Y el dato duro es tan conocido, que ya cualquier alumno de post grado chileno lo recita casi como majadera letanía: "El gasto en investigación es del orden del 0,4% del PIB". Y más aún, cuando el Estado se refiere a innovación, casi siempre la reduce a rentabilidad tecnológica, ignorando que la ciencia también es un ejercicio de soberanía cognitiva, aspecto este último que permite, entre otras cosas, evitar que un país siga modas científicas de orientación proselitista. Todas ellas, de un conocido y mediocre retorno.
No se trata, por tanto, de creer que la ciencia resolverá nuestros dilemas morales o políticos -eso sería cientificismo- sino de aceptar que ninguna democracia puede actuar con juicio crítico sin conocer en qué se apoya su conocimiento. Popper, Lakatos y Habermas lo entendieron bien, al señalar con precisión que la racionalidad no reside solo en la ciencia, sino también en las instituciones dispuestas a examinarse y corregirse.

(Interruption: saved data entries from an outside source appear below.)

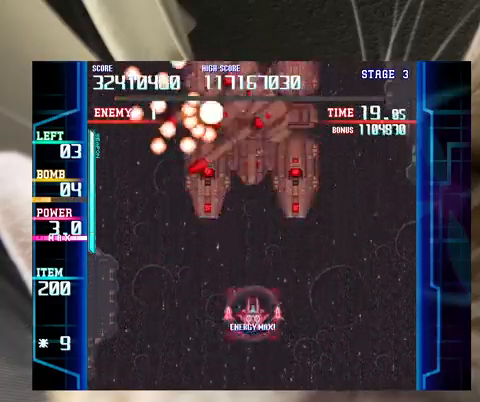
{"keys": ["c"], "events": [[67, "up", "down"], [167, "up", "up"], [267, "down", "down"], [367, "down", "up"], [500, "c", "down"]]}
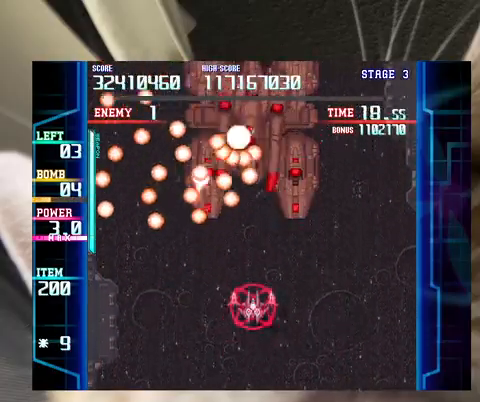
{"keys": [], "events": [[33, "c", "up"], [100, "down", "down"], [167, "down", "up"], [167, "z", "down"], [267, "down", "down"], [367, "down", "up"], [467, "z", "up"]]}
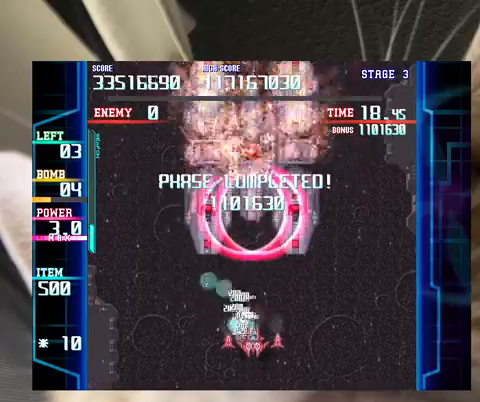
{"keys": [], "events": [[67, "up", "down"], [167, "up", "up"], [333, "down", "down"], [333, "right", "down"], [367, "down", "up"], [433, "right", "up"]]}
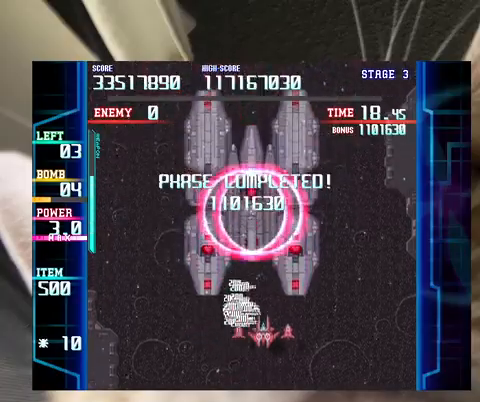
{"keys": [], "events": [[33, "down", "down"], [133, "down", "up"], [200, "down", "down"], [300, "down", "up"]]}
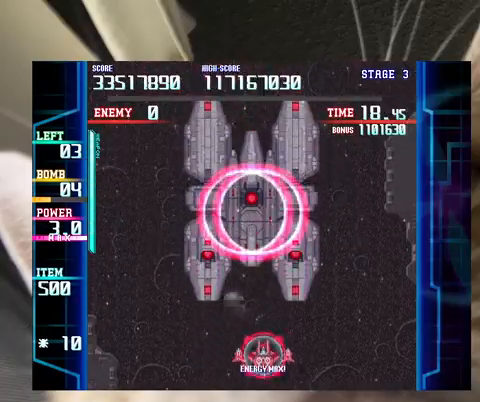
{"keys": ["c"], "events": [[167, "down", "down"], [167, "left", "down"], [233, "down", "up"], [233, "left", "up"], [400, "down", "down"], [467, "c", "down"], [467, "down", "up"]]}
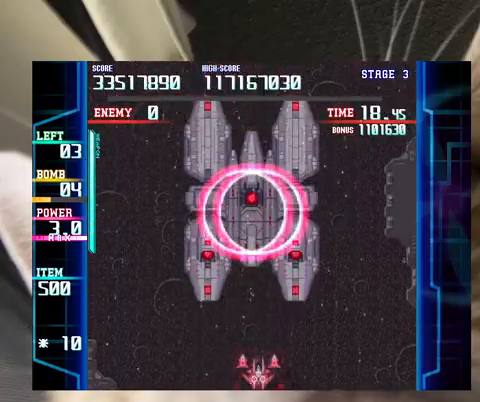
{"keys": [], "events": [[67, "c", "up"]]}
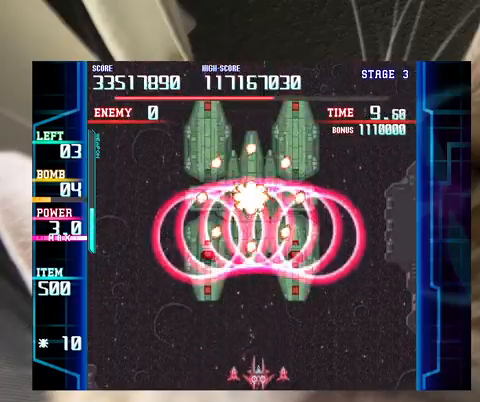
{"keys": ["down"], "events": [[433, "down", "down"], [433, "right", "down"], [500, "right", "up"]]}
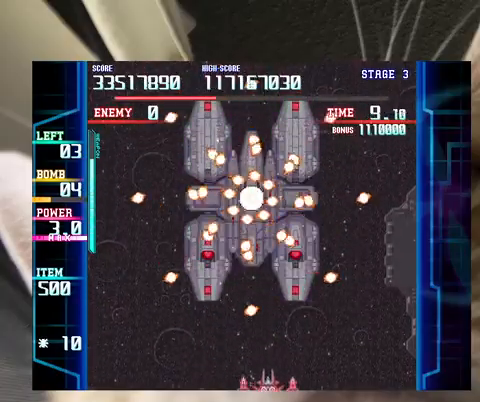
{"keys": ["left"], "events": [[33, "down", "up"], [100, "down", "down"], [167, "right", "down"], [267, "down", "up"], [267, "right", "up"], [367, "up", "down"], [500, "left", "down"], [500, "up", "up"]]}
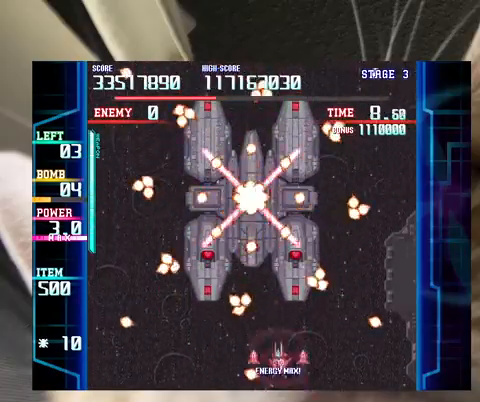
{"keys": ["right"], "events": [[67, "down", "down"], [100, "left", "up"], [133, "c", "down"], [200, "c", "up"], [200, "down", "up"], [467, "right", "down"]]}
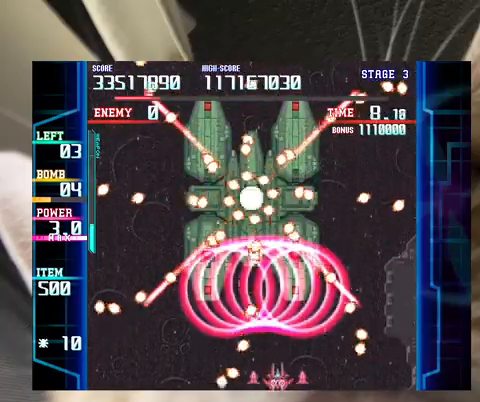
{"keys": ["x"], "events": [[33, "right", "up"], [433, "up", "down"], [433, "x", "down"], [500, "up", "up"]]}
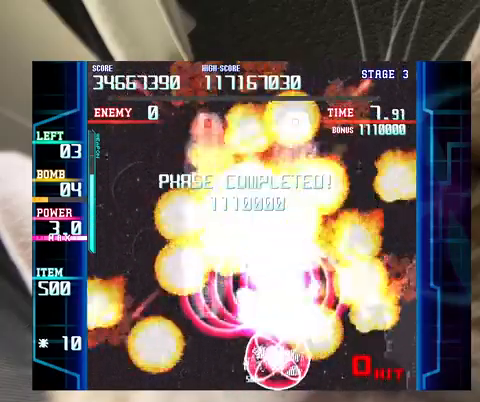
{"keys": [], "events": [[167, "up", "down"], [267, "up", "up"], [333, "x", "up"]]}
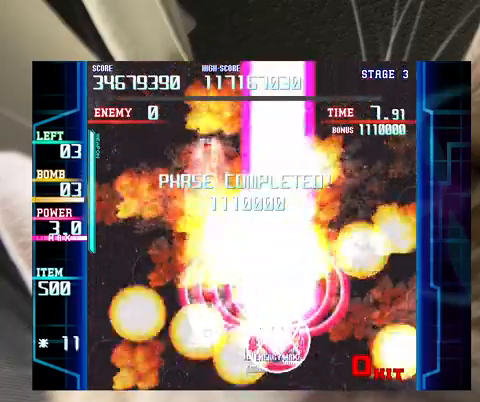
{"keys": [], "events": []}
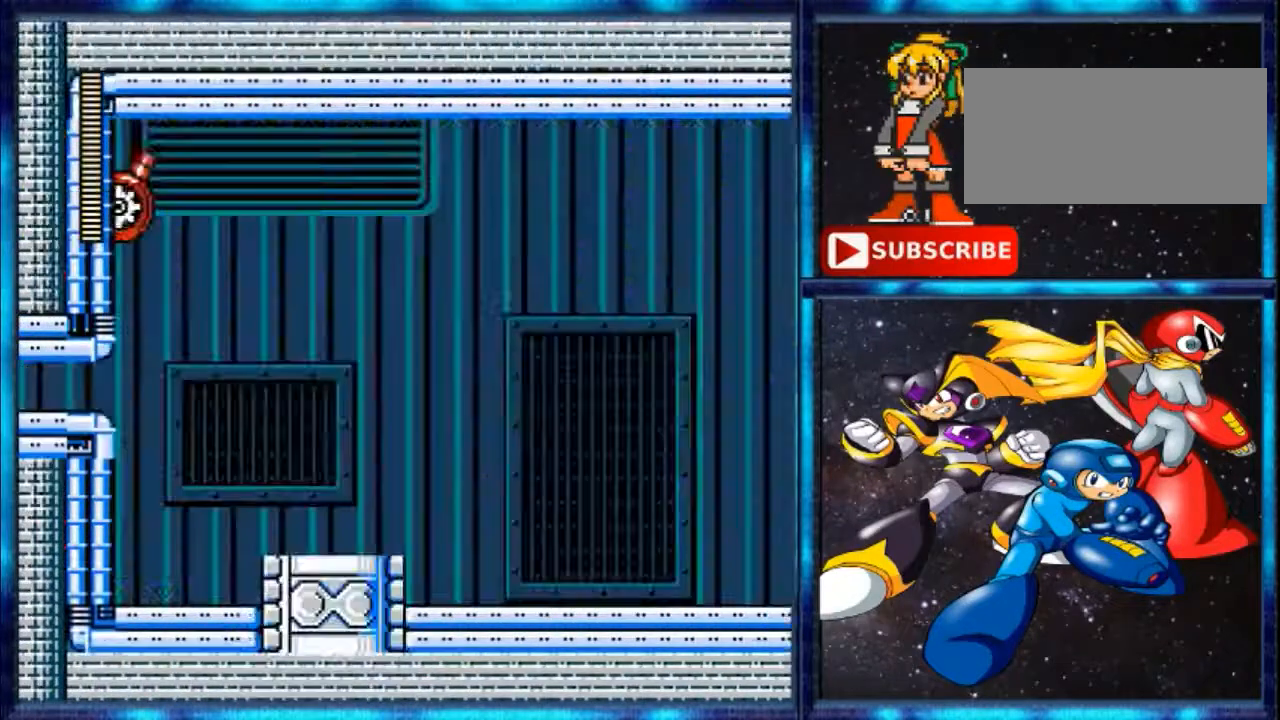
Gameplay with a controller (Nintendo layout); each line is a JSON object with the inputs held at the frame after it. "events" lists button and stick changes between this image and that frame as [ms after this image, input, new state], when the widget could be followed in between. Not read: L3 R3.
{"buttons": ["DPAD_RIGHT"], "events": [[480, "DPAD_RIGHT", "down"]]}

En consecuencia, la omisión de la ciencia en el último debate presidencial no es solo un descuido, sino un síntoma patognomónico que muestra un país que confunde opinión con evidencia, emoción con argumento, visibilidad con saber. Por ello, en un entorno donde "sentir fuerte" vale más que "comprender bien", la política se vuelve pedagogía de la inmediatez. Y si el Estado atiende solo la inmediatez y deja de aprender, logra institucionalizar el error y cae en la improvisación como método.
Así, Chile se parece cada vez más a la niña de Kafka, pues busca su muñeca perdida -la confianza en el conocimiento, en la crítica, en la verdad- y recibe a cambio cartas con membrete ministerial asegurando que "la ciencia está viajando", "que visita lugares lejanos y misteriosos", que "ya volverá". Pero todos sabemos que nadie salió a buscarla.
Con todo aquello, la comunidad científica no pide consuelo, sino coherencia. Porque el consuelo, como toda ficción, tiene fecha de vencimiento; calma, pero no cura. Y si la política nacional no aprende a hablar el lenguaje de la evidencia, la ciencia chilena seguirá siendo como la muñeca de Kafka: ausente, imaginada, siempre en viaje y lo peor, siempre prometida solo por ternura y misericordia.